A diagram showing two certificates embedded in each other. There are two boxes representing CAs. The box for the PQ CA is inside the box for the classical CA. There are two parallel arrows (certificates) from these boxes to a classical TLS key. One arrow starts from the outer classical CA box. The other starts from the inner PQ CA box. There is a legend indicating that the classical CA box is for legacy clients, and the PQ CA box is for PQ clients.

This transition can be performed automatically, as the TLS server software will simply see a new X.509 extension, which it will ignore.

From the CA side, the issuance process will be:

Issue the PQ-signature-to-classical-key certificate.
Extract the PQ-issuer-specific differences into an id-alternateCertificateIssuer extension.
Issue a classical-to-classical certificate with this extension embedded.

We’ll need to take some care in how we define this extension.

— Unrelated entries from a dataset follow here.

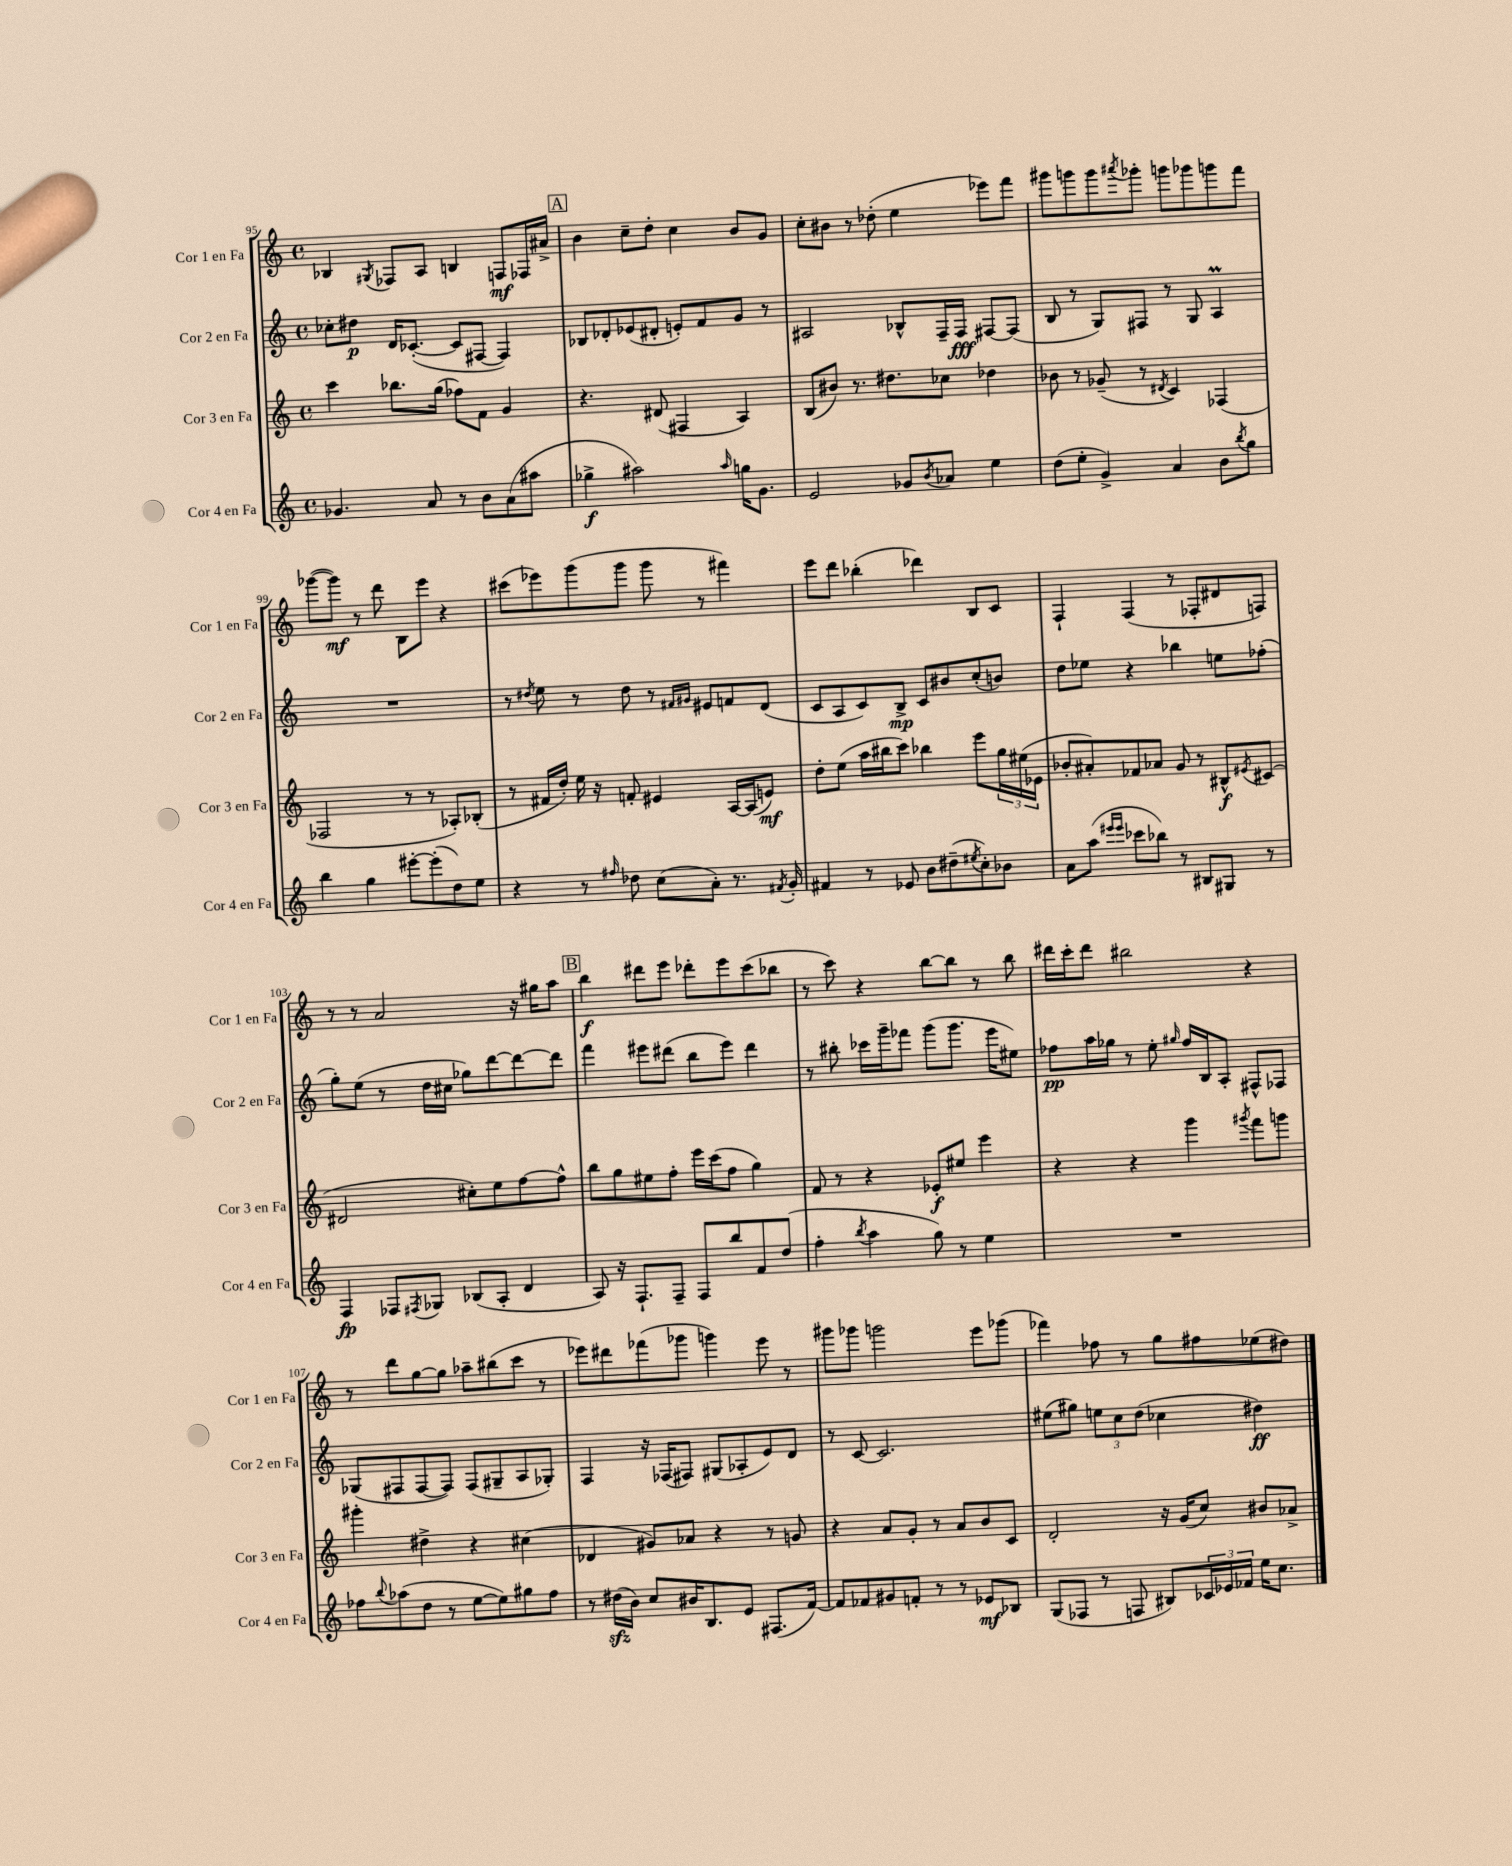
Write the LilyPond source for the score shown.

<<
\new StaffGroup <<
\new Staff = "s0" \with { instrumentName = "Cor 1 en Fa" shortInstrumentName = "Cor 1 en Fa" } {
    \clef treble \key c \major \defaultTimeSignature \time 4/4
    bes4 \acciaccatura { gis8 } fes8 a8 b4 f8\mf fes16 ais'16-> |
    \mark \markup { \box "A" } b'4 c''8-- d''8-. c''4 b'8 g'8 |
    c''8-. bis'8 r8 des''8-.( e''4 ees'''8) f'''8 |
    gis'''8 g'''8 g'''8 \acciaccatura { ais'''8 } ges'''8-. g'''8 ges'''8 g'''8 f'''8 |
    ges'''8~( ges'''8\mf) r8 d'''8 b8 e'''8 r4 |
    cis'''8( ees'''8) g'''8( g'''8 g'''8 r8 fis'''4) |
    e'''8 d'''8 bes''4-.( des'''4) b8 c'8 |
    f4-! f4( r8 fes8-. dis'8 f8) |
    r8 r8 a'2 r16 gis''16 a''8 |
    \mark \markup { \box "B" } b''4\f dis'''8 e'''8 des'''8-. e'''8 c'''8( bes''8 |
    r8 c'''8) r4 b''8~ b''8 r8 b''8 |
    dis'''16 c'''16-. dis'''8 bis''2 r4 |
    r8 d'''8 g''8~ g''8 aes''8-- bis''8( c'''8 r8 |
    ees'''8) dis'''8 fes'''8( ges'''8 g'''4) ees'''8 r8 |
    gis'''8 ges'''8 g'''2 e'''8 ges'''8( |
    fes'''4) fes''8 r8 g''8 fis''8 ees''8( dis''8) \bar "|." |
}
\new Staff = "s1" \with { instrumentName = "Cor 2 en Fa" shortInstrumentName = "Cor 2 en Fa" } {
    \clef treble \key c \major \defaultTimeSignature \time 4/4
    ces''8-. dis''8\p d'16 ces'8.~-.( ces'8 fis8~ fis4) |
    \mark \markup { \box "A" } bes8 des'8-. ees'8( dis'8-. e'8-.) f'8 g'8 r8 |
    ais2 bes8-^ f16-- f16\fff fis8~ fis8( |
    b8 r8 g8) fis8 r8 g8 a4\prall |
    R1 |
    r8 \acciaccatura { dis''8 } e''8 r8 dis''8 r8 \grace { fis'16 gis'16 } eis'8 f'8 d'8( |
    c'8 a8 c'8) b8->\mp c'8 bis'8 c''8-.( b'8) |
    d''8 ees''8 r4 bes''4 e''8 fes''8-.( |
    g''8-.) e''8( r8 d''16 cis''16 ges''8) d'''8~ d'''8~ d'''8 |
    \mark \markup { \box "B" } f'''4 eis'''8 dis'''8( b''8 eis'''8) dis'''4 |
    r8 bis''8-. ces'''16 g'''16-- fes'''8 g'''8( g'''8. e'''16 eis''8) |
    fes''8\pp a''16 ges''16 r8 e''8-. \grace { gis''16 } fes''16 b16 a8-. fis8-^ fes8 |
    ges8( fis8 fis8~ fis8) fis8( gis8-- a8 ges8-.) |
    f4 r16 fes16( fis8) gis8( aes8-. e'8) d'8 |
    r8 c'8~ c'2. |
    eis''8( gis''8) \tuplet 3/2 { e''8 c''8 d''8( } ces''4 dis''4\ff) \bar "|." |
}
\new Staff = "s2" \with { instrumentName = "Cor 3 en Fa" shortInstrumentName = "Cor 3 en Fa" } {
    \clef treble \key c \major \defaultTimeSignature \time 4/4
    c'''4 bes''8. g''16( fes''8) f'8 g'4 |
    \mark \markup { \box "A" } r4. dis'8( fis4 a4) |
    b8( bis'8) r8. dis''8. ces''8 des''4 |
    bes'8 r8 ges'8--( r8 \acciaccatura { dis'8 } c'4) fes4( |
    fes2 r8 r8 aes8-.) bes8-.( |
    r8 fis'16 d''16-.) e''16 r16 f'8-. eis'4 a16~ a16( e'8\mf) |
    d''8-. e''8( a''16 bis''16 c'''8) bes''4 e'''8 \tuplet 3/2 { g''16 eis''16( ees'16 } |
    bes'8-. ais'8-.) fes'8 aes'8 g'8 r8 bis8-^\f \acciaccatura { eis'8 } cis'8( |
    dis'2 cis''8-.) e''8 f''8~ f''8-^ |
    \mark \markup { \box "B" } b''8 g''8 eis''8 f''8-. e'''16 c'''16( f''8 g''4) |
    f'8 r8 r4 ees'8-.\f eis''8 e'''4 |
    r4 r4 g'''4 \acciaccatura { gis'''8 } f'''8 g'''8 |
    gis'''4-. dis''4-> r4 cis''4( |
    des'4 gis'8) aes'8 r4 r8 g'8 |
    r4 a'8 g'8-. r8 a'8 b'8 c'8 |
    d'2-. r16 g'16( c''8) bis'8 aes'8-> \bar "|." |
}
\new Staff = "s3" \with { instrumentName = "Cor 4 en Fa" shortInstrumentName = "Cor 4 en Fa" } {
    \clef treble \key c \major \defaultTimeSignature \time 4/4
    ges'4. a'8 r8 b'8 a'8( ais''8 |
    \mark \markup { \box "A" } ges''4->\f ais''2) \grace { ais''16 } g''16 g'8. |
    e'2 ges'8 \acciaccatura { b'8 } aes'8 e''4 |
    d''8( e''8-. g'4->) a'4 b'8 \acciaccatura { b''8 } g''8 |
    b''4 g''4 eis'''8~-. eis'''8-.( d''8) e''8 |
    r4 r8 \grace { fis''16 } des''8 c''8( a'8-.) r8. \acciaccatura { fis'8 } g'16-. |
    fis'4 r8 ees'8 b'8 dis''8--( \acciaccatura { eis''8 } c''8-.) bes'8 |
    a'8 a''8( \grace { eis'''16 eis'''16 } ces'''8 bes''8) r8 bis8 gis8 r8 |
    f4\fp fes8 \acciaccatura { fis8 } ges8 bes8( a8-. d'4 |
    \mark \markup { \box "B" } a8) r16 f8.-! f8-- f8 b''8 f'8 d''8( |
    f''4-. \acciaccatura { b''8 } a''4 g''8) r8 e''4 |
    R1 |
    fes''8 \appoggiatura { b''8 } aes''8( d''8 r8 e''8~ e''8) gis''8 fes''8 |
    r8 dis''16\sfz( b'16) c''8 bis'16 b8. e'8 fis8.( f'16~) |
    f'8 fes'8 gis'8 f'8-. r8 r8 ees'8\mf bes8 |
    g8( fes8 r8 f8 bis8) \tuplet 3/2 { ces'16 ees'16 fes'16 } e''16 c''8. \bar "|." |
}
>>
>>
\layout { \context { \Score currentBarNumber = #95 } }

X.509 is extensible and does not clearly differentiate subject and issuer fields. We should ensure:

It is not possible to override the public key, as the server software may expect to find the public key in the existing field.
It is not possible to override key usage and extended key usage, as server software may expect to find it in the existing extensions.
It is not possible to override subject alt names, as server software may expect to find it in the existing extensions.

This extension is undesirable for the long-term:

It is more complex.
The combined certificate is larger than either certificate on its own.
While compatible with standalone Merkle Tree Certificates, limiting to one certificate is incompatible with landmark certificates optimization.

We intend for this to be a purely transitionary mechanism, based on the limitations of existing, older servers. For newer servers, the more principled certificate negotiation approach solves this more efficiently and flexibly.

To enforce this, clients will only implement id-alternateCertificateIssuer when the subjectPublicKeyInfo field is classical. PQ-capable servers have two TLS keys and necessarily can already manage distinct certificate chains, so the extension is unnecessary. This also means that when a PQ-CA-only client migrates to fully PQ-only (Stage 4 below), support for the extension can be removed.

Removing HRPQ

A PQ-CA-only client does not need HRPQ for downgrade protection. Once a client purely supports PQ CAs, it can remove HRPQ, avoiding the associated risks and complications. Clients that were unable to deploy HRPQ, such as more constrained non-browser clients, can instead skip to this stage once the HTTPS server ecosystem is ready.

Stage 4: Require Post-Quantum TLS Keys

Finally, to ensure all HTTPS connections are PQ-secure, clients will eventually transition to a PQ-only state. This means:

Removing support for classical CAs (Stage 3 above)
Removing support for classical TLS keys
Removing support for classical TLS key agreement
Removing support for TLS 1.2 and below, which cannot support post-quantum

This is a far-future stage, and requires all servers to upgrade to a fully PQ-capable configuration to remain compatible with PQ-only clients. To help the client eventually reach this state, we can apply some combination of the following tools to aid sites in transitioning:

Warnings in DevTools and developer outreach
Non-blocking UI treatment, such as indicators in the address bar
Blocking UI treatment, such as interstitial warnings
Temporary administrative policies for enterprise deployments that need more time

As the actual client change at this stage requires the Web ecosystem be fully ready, we expect this to take a very, very long time to complete and provide security benefits. The earlier stages outlined in this document are thus important to achieve post-quantum security before then.